-- Given information follows --
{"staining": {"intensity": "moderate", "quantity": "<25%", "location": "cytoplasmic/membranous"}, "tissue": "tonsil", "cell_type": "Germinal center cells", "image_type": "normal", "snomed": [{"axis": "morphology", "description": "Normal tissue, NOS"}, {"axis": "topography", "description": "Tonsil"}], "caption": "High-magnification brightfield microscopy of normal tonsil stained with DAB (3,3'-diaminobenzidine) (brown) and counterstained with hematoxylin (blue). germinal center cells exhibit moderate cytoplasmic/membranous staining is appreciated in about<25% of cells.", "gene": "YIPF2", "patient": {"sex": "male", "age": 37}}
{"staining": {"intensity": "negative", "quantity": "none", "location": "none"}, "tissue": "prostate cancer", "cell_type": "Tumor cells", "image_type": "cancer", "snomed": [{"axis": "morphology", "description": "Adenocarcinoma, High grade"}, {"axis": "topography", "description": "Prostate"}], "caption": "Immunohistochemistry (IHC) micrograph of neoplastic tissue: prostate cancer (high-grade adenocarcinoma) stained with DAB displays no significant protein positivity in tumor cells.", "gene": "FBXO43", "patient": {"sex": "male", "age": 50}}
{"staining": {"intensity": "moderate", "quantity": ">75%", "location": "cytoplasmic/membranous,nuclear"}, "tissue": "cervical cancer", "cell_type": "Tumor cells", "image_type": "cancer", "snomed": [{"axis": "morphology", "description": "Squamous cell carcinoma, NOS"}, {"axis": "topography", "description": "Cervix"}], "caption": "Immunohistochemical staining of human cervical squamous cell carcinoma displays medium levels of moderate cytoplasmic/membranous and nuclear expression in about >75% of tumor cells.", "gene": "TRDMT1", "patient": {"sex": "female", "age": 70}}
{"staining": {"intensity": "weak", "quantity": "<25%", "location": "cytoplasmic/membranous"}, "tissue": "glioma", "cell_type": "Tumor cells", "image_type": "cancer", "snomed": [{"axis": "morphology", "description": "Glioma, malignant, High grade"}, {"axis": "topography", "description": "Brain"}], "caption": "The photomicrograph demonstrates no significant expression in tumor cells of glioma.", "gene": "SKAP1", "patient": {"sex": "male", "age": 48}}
-- Given information concluded --
What you should do. Each line of the material above needs to be quoted exactly, please.

Result.
{"staining": {"intensity": "moderate", "quantity": "<25%", "location": "cytoplasmic/membranous"}, "tissue": "tonsil", "cell_type": "Germinal center cells", "image_type": "normal", "snomed": [{"axis": "morphology", "description": "Normal tissue, NOS"}, {"axis": "topography", "description": "Tonsil"}], "caption": "High-magnification brightfield microscopy of normal tonsil stained with DAB (3,3'-diaminobenzidine) (brown) and counterstained with hematoxylin (blue). germinal center cells exhibit moderate cytoplasmic/membranous staining is appreciated in about<25% of cells.", "gene": "YIPF2", "patient": {"sex": "male", "age": 37}}
{"staining": {"intensity": "negative", "quantity": "none", "location": "none"}, "tissue": "prostate cancer", "cell_type": "Tumor cells", "image_type": "cancer", "snomed": [{"axis": "morphology", "description": "Adenocarcinoma, High grade"}, {"axis": "topography", "description": "Prostate"}], "caption": "Immunohistochemistry (IHC) micrograph of neoplastic tissue: prostate cancer (high-grade adenocarcinoma) stained with DAB displays no significant protein positivity in tumor cells.", "gene": "FBXO43", "patient": {"sex": "male", "age": 50}}
{"staining": {"intensity": "moderate", "quantity": ">75%", "location": "cytoplasmic/membranous,nuclear"}, "tissue": "cervical cancer", "cell_type": "Tumor cells", "image_type": "cancer", "snomed": [{"axis": "morphology", "description": "Squamous cell carcinoma, NOS"}, {"axis": "topography", "description": "Cervix"}], "caption": "Immunohistochemical staining of human cervical squamous cell carcinoma displays medium levels of moderate cytoplasmic/membranous and nuclear expression in about >75% of tumor cells.", "gene": "TRDMT1", "patient": {"sex": "female", "age": 70}}
{"staining": {"intensity": "weak", "quantity": "<25%", "location": "cytoplasmic/membranous"}, "tissue": "glioma", "cell_type": "Tumor cells", "image_type": "cancer", "snomed": [{"axis": "morphology", "description": "Glioma, malignant, High grade"}, {"axis": "topography", "description": "Brain"}], "caption": "The photomicrograph demonstrates no significant expression in tumor cells of glioma.", "gene": "SKAP1", "patient": {"sex": "male", "age": 48}}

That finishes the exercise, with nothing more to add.